More than half of family households in Chicago do not earn a living wage and people wonder why folks were marching on the Dan Ryan Expressway.

Chicago public schools are filthy, thousands of children are not getting a quality education, people are being gunned down on the streets and the governor of this state says marching in protest on the Dan Ryan Expressway was risky and dangerous. Living in Chicago is risky and dangerous.

The Metropolitan Planning Council analysis of data from the U.S. Census Bureau and Massachusetts Institute of Technology received fleeting attention last week.

OPINION

That report revealed that despite an increase in the minimum wage from $12 from $11 an hour in Chicago, 70 percent of African-American households did not earn a living wage. To be clear, that’s seven out of 10 black households.
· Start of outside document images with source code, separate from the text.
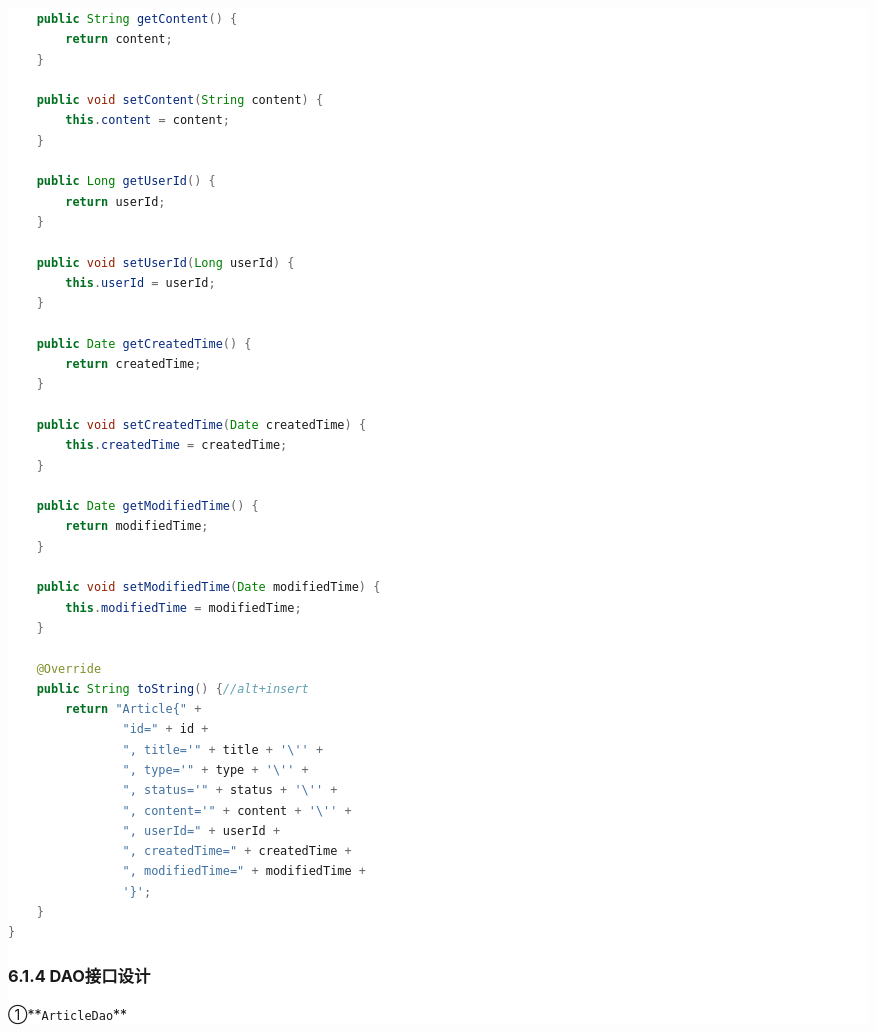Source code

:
 ```java
    public String getContent() {
        return content;
    }

    public void setContent(String content) {
        this.content = content;
    }

    public Long getUserId() {
        return userId;
    }

    public void setUserId(Long userId) {
        this.userId = userId;
    }

    public Date getCreatedTime() {
        return createdTime;
    }

    public void setCreatedTime(Date createdTime) {
        this.createdTime = createdTime;
    }

    public Date getModifiedTime() {
        return modifiedTime;
    }

    public void setModifiedTime(Date modifiedTime) {
        this.modifiedTime = modifiedTime;
    }

    @Override
    public String toString() {//alt+insert
        return "Article{" +
                "id=" + id +
                ", title='" + title + '\'' +
                ", type='" + type + '\'' +
                ", status='" + status + '\'' +
                ", content='" + content + '\'' +
                ", userId=" + userId +
                ", createdTime=" + createdTime +
                ", modifiedTime=" + modifiedTime +
                '}';
    }
}
```

### 6.1.4 DAO接口设计

①**`ArticleDao`**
MIT defined the 2016 “living wage” in the Chicago metro area as an hourly rate of $13.05 for a single person living alone, $26.72 for one adult with one child, and $38.29 for an adult with three children.

MIT calculated average costs for food, child care, medical expenses, housing, transportation and other common expenses into its cost estimates of daily living.

There’s been a lot of discussion nationally about the need to raise the minimum wage. Hey, if a person works two crummy jobs part-time and earns the minimum wage of $12 an hour, he can make $504 a week, or $26,208 a year.

I can hear people screaming, “How dare you refer to any job as crummy” and demean the good people working hard to put food on the table for their kids.

Fair enough.

But how dare people act as though raising the minimum wage is going to make a real difference in the lives of the working poor. It’s outrageous that this has become the national focal point for improving the lives of Americans.

This country needs more jobs that pay a living wage, especially for people who have no college degree, or may have even dropped out of high school.

There was a time when a person in that situation could get a job in a factory and make enough money to buy a home, pay the mortgage, send the kids to college, and save for retirement. That’s because those jobs not only paid decent money but included health insurance benefits and pensions.

Union jobs.

Now “union” is a dirty word. Whenever a Sun-Times story mentions “union” these days, the word is quickly followed by an explanation that the ownership of this newspaper includes a number of union organizations.

Newspapers owned by rich guys and run by corporations (and that’s almost all of them) do not include such disclaimers in stories about tax cuts for big business or appointments of Supreme Court justices expected to rule against the rights of workers.

It would be refreshing to see something like, “For the sake of disclosure we must reveal that our multi-millionaire owner is going to benefit substantially from government deregulation, which is likely to pollute your drinking water and increase the likelihood that your children will die from cancer.”

Those newspapers owned by the wealthy often carry editorials talking about the virtues of ridding the country of government unions and replacing pensions with 401(k) plans. National health care, they will tell you, is an unnecessary expense but banks and Wall Street firms must be bailed out if they fail.

America was great when workers earned a living wage. When people could save at interest rates above 1 percent and still have plenty of money to spend.

The middle class became the greatest economic engine in the history of the world.  They earned their take-home pay by fighting for their rights on the streets, in the courtrooms and at the polling place. No one gave them anything.

In Chicago, the working poor have been silent and well-behaved for too long. The governor has forgotten that he works for them.